Mikhail Kolonin, Ph.D., is a tenured professor and the Harry E. Bovay, Jr. Distinguished University Chair in Metabolic Disease at the University of Houston Texas McGovern Medical School. He received his Ph.D. in molecular medicine from Wayne State University School of Medicine where he pioneered the concept of expressing peptides designed to disrupt protein interactions in animals. As a postdoctoral fellow at M.D. Anderson Cancer Center, he screened combinatorial libraries in mice and cancer patients to identify peptides targeting tissue-specific cell surface protein interactions. As a result, he identified tissue-specific cell surface markers that have been pursued as drug targets. Based on this technology, Dr. Kolonin has invented several experimental therapeutics targeting specific cell populations implicated in obesity and cancer. The main interest of his laboratory converges on the multifaceted roles of stromal cells from fat tissue in healthy metabolism and in pathology.

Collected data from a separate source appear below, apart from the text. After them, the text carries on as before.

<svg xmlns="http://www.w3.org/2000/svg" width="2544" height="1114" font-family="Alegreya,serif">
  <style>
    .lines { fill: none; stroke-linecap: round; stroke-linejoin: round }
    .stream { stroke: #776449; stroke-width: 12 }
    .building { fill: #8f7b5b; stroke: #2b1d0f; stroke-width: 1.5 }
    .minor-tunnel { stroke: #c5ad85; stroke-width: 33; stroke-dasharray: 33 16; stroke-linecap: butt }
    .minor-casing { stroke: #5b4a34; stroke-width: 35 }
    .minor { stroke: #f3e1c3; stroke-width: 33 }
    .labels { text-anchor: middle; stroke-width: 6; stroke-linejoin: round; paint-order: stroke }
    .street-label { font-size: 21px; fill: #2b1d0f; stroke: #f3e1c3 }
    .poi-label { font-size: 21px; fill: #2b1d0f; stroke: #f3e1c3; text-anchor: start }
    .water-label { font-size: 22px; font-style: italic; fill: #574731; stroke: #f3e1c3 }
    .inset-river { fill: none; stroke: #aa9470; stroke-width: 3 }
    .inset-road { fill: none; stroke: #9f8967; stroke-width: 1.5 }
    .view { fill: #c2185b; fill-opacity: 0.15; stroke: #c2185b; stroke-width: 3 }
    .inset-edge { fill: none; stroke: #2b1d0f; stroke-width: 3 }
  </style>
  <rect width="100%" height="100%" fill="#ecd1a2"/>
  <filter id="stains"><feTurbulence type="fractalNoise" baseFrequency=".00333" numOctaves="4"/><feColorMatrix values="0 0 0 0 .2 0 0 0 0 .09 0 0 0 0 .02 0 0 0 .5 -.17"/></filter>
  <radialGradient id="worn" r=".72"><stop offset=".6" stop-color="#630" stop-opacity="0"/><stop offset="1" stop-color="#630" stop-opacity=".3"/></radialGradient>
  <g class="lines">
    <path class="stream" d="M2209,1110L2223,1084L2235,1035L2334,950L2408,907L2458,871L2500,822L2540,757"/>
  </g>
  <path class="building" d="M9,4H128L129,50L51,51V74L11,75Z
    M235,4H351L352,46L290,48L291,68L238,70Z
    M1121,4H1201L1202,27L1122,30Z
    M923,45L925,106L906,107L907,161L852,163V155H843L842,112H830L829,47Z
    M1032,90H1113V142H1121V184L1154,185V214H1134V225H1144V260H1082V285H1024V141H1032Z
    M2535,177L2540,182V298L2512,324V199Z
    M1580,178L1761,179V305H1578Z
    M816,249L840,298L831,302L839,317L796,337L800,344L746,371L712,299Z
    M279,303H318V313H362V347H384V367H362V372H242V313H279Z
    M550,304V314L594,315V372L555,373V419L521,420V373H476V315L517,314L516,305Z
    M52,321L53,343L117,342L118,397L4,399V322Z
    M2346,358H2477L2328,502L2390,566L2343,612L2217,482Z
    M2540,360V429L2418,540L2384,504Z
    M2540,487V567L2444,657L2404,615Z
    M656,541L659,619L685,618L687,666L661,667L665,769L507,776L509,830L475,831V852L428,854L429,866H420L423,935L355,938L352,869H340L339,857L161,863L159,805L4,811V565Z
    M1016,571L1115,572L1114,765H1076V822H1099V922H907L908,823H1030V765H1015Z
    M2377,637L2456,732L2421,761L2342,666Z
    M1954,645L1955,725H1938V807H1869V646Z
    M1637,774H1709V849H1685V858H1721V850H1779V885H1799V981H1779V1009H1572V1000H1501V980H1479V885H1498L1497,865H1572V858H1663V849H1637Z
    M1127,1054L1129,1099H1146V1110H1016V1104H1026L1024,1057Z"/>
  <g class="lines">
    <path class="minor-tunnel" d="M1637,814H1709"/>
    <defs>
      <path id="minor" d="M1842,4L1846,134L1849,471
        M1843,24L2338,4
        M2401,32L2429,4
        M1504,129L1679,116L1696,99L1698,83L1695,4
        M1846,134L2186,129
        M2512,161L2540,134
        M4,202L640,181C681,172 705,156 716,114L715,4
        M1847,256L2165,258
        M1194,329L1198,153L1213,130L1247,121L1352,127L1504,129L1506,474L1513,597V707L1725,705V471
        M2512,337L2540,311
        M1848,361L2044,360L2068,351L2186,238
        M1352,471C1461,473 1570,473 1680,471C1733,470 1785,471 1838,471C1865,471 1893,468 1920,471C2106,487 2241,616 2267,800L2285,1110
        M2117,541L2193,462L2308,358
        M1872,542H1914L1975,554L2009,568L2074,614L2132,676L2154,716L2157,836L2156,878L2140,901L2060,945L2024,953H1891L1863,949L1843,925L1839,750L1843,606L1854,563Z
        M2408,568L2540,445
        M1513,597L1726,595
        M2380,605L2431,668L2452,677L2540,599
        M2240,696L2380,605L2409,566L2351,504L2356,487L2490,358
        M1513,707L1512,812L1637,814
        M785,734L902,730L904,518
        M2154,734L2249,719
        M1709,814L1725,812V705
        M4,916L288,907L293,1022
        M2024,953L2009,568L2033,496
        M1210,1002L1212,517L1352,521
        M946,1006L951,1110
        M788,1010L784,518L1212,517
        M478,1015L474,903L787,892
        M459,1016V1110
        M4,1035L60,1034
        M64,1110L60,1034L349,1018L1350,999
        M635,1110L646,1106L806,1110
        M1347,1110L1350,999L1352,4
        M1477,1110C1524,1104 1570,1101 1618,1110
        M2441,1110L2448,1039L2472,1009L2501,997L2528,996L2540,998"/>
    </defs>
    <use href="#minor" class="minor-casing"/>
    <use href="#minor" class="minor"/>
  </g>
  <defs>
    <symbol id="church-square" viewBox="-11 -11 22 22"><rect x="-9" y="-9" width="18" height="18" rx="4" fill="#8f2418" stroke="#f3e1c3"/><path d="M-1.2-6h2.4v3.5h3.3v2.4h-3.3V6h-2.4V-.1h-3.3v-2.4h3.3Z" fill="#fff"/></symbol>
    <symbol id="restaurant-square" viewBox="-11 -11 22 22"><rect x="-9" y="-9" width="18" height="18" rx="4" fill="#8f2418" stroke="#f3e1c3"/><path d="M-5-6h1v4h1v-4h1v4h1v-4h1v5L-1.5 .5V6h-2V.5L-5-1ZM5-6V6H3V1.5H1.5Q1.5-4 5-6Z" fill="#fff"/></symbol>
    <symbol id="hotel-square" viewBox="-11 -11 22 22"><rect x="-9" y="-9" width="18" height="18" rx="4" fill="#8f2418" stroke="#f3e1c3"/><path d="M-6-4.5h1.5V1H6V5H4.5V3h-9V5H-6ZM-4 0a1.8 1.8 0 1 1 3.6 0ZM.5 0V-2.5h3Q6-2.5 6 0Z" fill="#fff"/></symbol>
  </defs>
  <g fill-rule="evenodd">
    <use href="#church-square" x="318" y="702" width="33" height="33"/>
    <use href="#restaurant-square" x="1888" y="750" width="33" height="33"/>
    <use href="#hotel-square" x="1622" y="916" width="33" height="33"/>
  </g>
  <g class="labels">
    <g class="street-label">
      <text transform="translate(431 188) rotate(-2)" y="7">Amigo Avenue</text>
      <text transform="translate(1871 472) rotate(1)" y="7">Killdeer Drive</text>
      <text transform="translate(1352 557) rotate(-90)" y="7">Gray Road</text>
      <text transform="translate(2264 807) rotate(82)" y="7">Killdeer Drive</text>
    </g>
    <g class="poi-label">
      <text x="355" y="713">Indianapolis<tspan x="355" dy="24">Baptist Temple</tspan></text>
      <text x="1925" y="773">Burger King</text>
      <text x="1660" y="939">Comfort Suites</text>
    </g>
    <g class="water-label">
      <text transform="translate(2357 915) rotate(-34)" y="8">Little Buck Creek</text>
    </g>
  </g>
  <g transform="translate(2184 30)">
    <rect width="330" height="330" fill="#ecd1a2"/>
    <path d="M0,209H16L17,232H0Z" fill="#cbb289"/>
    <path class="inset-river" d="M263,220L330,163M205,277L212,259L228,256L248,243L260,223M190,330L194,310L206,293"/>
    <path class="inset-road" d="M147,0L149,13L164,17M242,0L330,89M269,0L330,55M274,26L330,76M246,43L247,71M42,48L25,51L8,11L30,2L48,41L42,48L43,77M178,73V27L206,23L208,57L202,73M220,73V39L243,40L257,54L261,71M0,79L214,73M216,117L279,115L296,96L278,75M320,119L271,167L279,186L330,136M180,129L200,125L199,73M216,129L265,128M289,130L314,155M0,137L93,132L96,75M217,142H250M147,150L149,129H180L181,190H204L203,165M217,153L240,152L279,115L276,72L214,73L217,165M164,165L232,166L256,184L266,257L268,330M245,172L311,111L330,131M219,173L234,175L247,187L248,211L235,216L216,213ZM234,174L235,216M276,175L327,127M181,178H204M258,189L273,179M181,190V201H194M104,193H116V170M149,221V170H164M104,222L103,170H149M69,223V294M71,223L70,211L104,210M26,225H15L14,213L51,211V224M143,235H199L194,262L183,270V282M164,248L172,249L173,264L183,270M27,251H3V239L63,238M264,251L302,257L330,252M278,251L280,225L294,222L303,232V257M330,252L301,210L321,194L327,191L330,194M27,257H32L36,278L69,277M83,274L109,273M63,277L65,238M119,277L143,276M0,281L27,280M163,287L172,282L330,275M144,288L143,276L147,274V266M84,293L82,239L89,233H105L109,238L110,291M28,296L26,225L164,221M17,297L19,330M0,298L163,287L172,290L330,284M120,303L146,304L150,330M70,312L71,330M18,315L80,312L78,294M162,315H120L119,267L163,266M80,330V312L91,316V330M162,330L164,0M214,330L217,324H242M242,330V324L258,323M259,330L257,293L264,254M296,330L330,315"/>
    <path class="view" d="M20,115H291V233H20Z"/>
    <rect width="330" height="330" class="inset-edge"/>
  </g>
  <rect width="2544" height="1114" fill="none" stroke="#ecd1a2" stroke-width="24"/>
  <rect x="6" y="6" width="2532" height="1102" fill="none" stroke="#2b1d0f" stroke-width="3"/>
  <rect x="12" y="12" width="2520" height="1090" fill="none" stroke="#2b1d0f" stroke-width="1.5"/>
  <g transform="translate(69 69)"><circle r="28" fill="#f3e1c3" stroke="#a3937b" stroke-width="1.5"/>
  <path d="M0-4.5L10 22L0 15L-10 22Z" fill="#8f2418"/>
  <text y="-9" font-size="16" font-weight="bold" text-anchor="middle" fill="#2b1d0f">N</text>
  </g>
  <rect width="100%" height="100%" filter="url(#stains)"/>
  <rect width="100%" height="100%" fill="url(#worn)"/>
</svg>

Specifically, Dr. Kolonin’s group has dissected the heterogeneity of adipose stromal cells giving rise to white and brown adipocytes and discovered that in obesity adipose stromal cells become recruited by carcinomas as progenitors of cancer-associated fibroblasts. Research of his laboratory also spans other aspects of intercellular interactions in adipose tissue and tumors, focusing on cytokine signaling, long-chain fatty acid transport and utilization, as well as the origins and the role of cell senescence in cancer and other aging-associated diseases. Currently, Dr. Kolonin serves as the Director of the Center for Metabolic and Degenerative Diseases at the Institute for Molecular Medicine at UTHealth.